# Frage zum Asus VS248H



## babossa75 (13. September 2012)

Habe seid heute den im Titel genannten moonitor.
nun zu meinem problem, habe ihn per HDMI angeschloßen und nach einem thread hier im forum farblich eingestellt.
nur habe ich in der auflösung 1920x1080 ringsherrum ein beschnittenes bild, also es füllt den monitor nicht aus. die abstände sind gegeüberliegend gleich und der desktop ist voll sichtbar. halt nur so das mir ringsrum ein "rahmen" läuft der schwarz ist.
Senke ich die auflösung auf 1680x1050 ist der monitor wie gewohnt ausgefüllt. mein vorheriger monitor ist ein sasmung syncmaster 226BW .

Meine Grafikkarte ist eine Radeon HD 6970

schonmla danke für die hilfe


----------



## Tobias88 (13. September 2012)

Guten Abend,

du must über den CCC was einstellen ! (siehe Bild!) 

kann auch bei bestimmten Spielen auch so sein wie du es beschreiben hast ! ein kleiner Tipp mit Alt + Enter kannst du die anzeige ändern (Volldbild, Fenster usw.).

Oder siehe zweites Bild das du auf 1080p und auf 50 Hz stellen musst. Wenn die andere nicht funktioniert.

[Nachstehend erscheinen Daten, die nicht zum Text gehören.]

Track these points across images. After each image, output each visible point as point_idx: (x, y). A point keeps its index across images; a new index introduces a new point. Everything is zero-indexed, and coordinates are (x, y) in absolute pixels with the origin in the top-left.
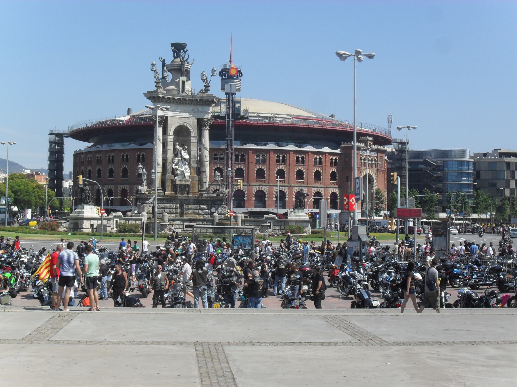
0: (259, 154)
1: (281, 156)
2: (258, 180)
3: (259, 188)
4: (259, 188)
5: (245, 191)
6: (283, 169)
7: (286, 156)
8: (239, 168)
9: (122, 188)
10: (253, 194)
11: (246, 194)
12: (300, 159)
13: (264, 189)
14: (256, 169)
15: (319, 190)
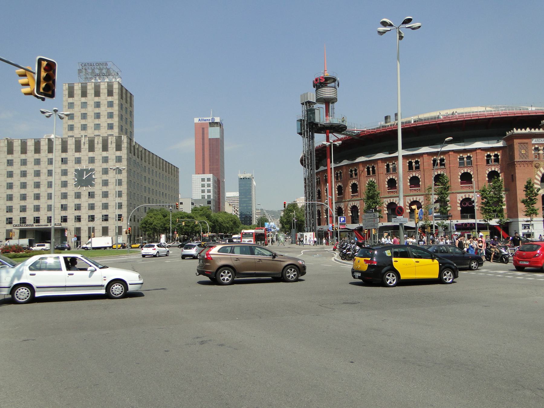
0: (389, 163)
1: (413, 161)
2: (390, 191)
3: (390, 200)
4: (413, 198)
5: (422, 202)
6: (394, 178)
7: (419, 160)
8: (411, 178)
9: (338, 207)
10: (458, 203)
11: (359, 209)
12: (414, 164)
13: (396, 201)
14: (387, 180)
15: (469, 195)
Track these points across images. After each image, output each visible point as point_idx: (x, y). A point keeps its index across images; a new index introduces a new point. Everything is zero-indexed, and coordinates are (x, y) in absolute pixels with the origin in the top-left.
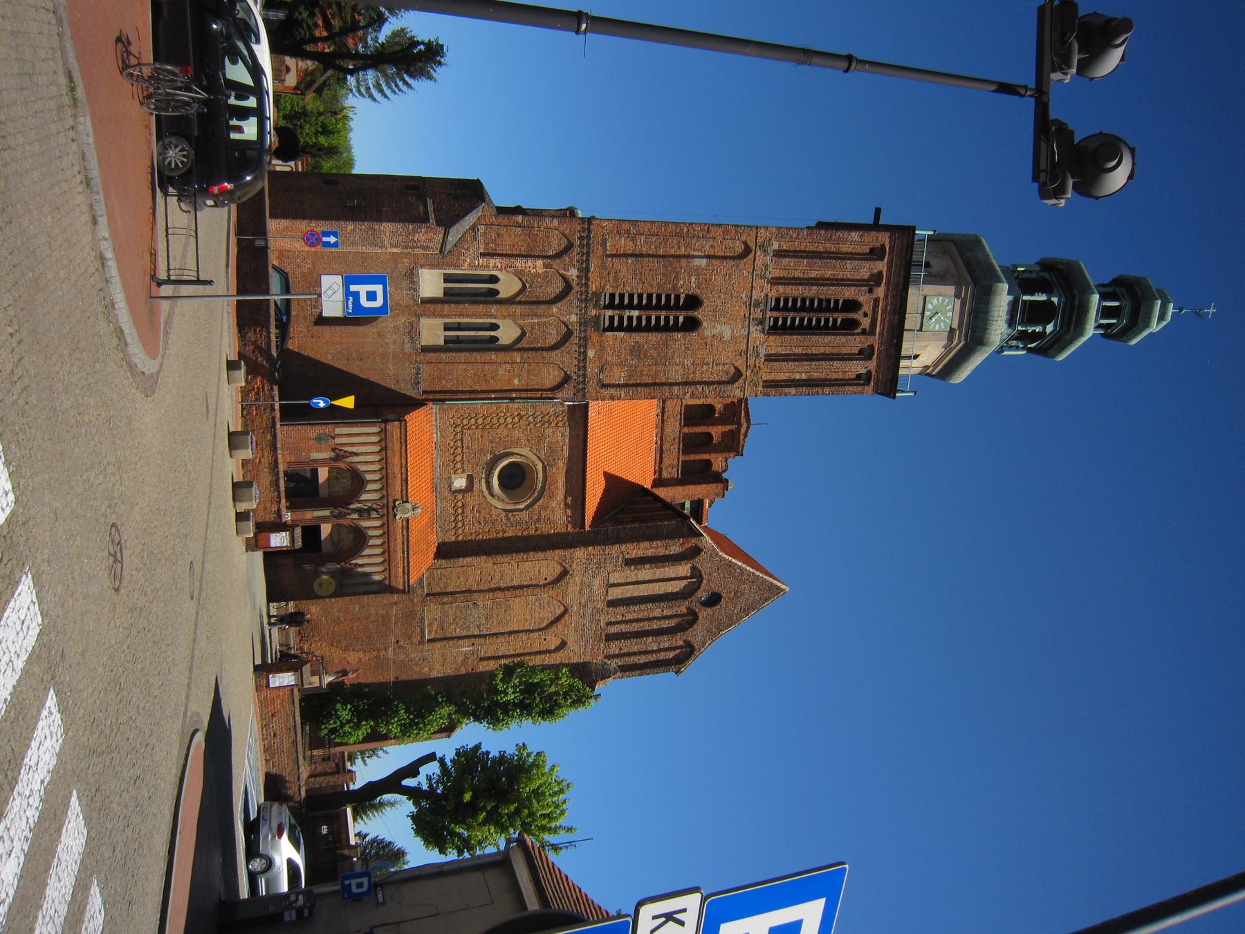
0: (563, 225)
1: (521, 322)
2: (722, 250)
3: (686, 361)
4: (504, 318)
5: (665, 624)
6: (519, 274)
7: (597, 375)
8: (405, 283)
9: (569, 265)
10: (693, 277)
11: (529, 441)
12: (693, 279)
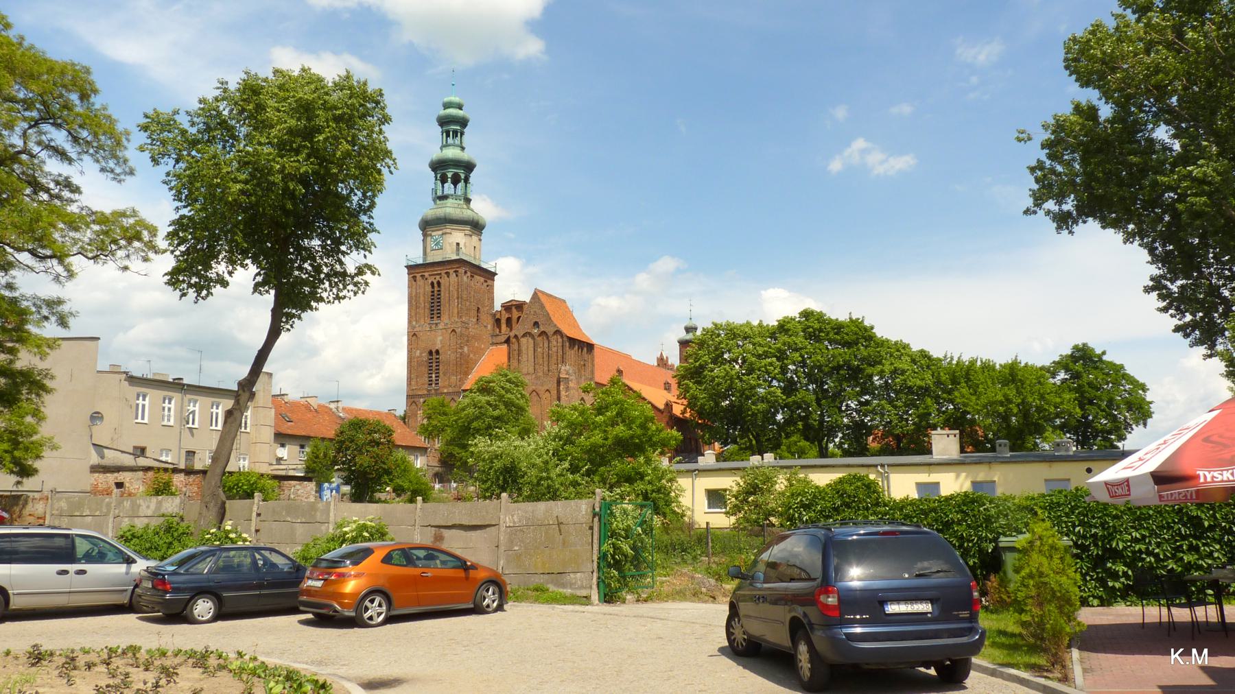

Habe Samsung 27SA550 und AMD 7970.

Wenn beiden von nichts funktionert schreib einfach nochmal


----------



## Painkiller (14. September 2012)

> Wenn beiden von nichts funktionert schreib einfach nochmal


Oder installiere mal den AMD Catalyst 12.8
Damit wurde Overscan bei mir überflüssig.


----------



## babossa75 (14. September 2012)

Die neuen treiber waren instaliert und overscan war aus. aber monitor geht eh zurück wegen pixelfehler.
jetzt wo der alte samsung 226BW wieder dran ist muß ich sagen das die farben da etwas kräftiger sind als beim asus.
was wäre denn ne alternative im 24" bereich zum asus?

wie siehts denn mit dem Samsung SyncMaster S24B350H LED aus? wäre das eine gute alternative zum ASUS VS248H??


----------



## Westcoast (16. September 2012)

schlecht ist der Test: Samsung Syncmaster S24B350H 24" Widescreen TFT-Monitor, HDMI, VGA, Reaktio - testbericht.de nicht.

hier: Samsung Sync Master S24B350H Test Monitor


----------



## babossa75 (17. September 2012)

vielen dank soweit, ich warte erstmal das tauschgerat vom Asus vs248H ab, wenn mir da das bild nicht zusagt von den farben her usw. wirds wohl ein dell werden.
Dell UltraSharp U2412M schwarz, 24" Preisvergleich | Geizhals Deutschland Der solls dann werden. ich hoffe damit hab ih dann eine einigermaßen gute wahl getroffen.


----------



## Painkiller (18. September 2012)

Ich würde dir anstelle des Dell eher den LG empfehlen. 
LG Electronics Flatron IPS235P, 23" Preisvergleich | Geizhals Deutschland
Der hat einen besseren Kontrast. 

Mach dir beim Asus mal die Mühe und stell ihn ordentlich ein. Denn das Bild von dem ist eigentlich ganz gut. 

Mit dem Tool hier geht das ganz gut.  EIZO: Monitortest


----------



## babossa75 (22. September 2012)

@Painkiller

Ich muß sagen du hattest recht, richtig eingestellt und wenn man sich mal 1-2 stunden an den monitor gewöhnt hat. ist das ein sehr gutes bild.
Die einstellungen habe ich aus nem anderen beitrag hier im forum über nommen und nach meinem gusto etwas verändert. 
auch das problem mit dem ersten monitor, das das bild nicht groß genug war mit HDMI habe ich lösen können.

Fazit: Ich bin zufrieden


----------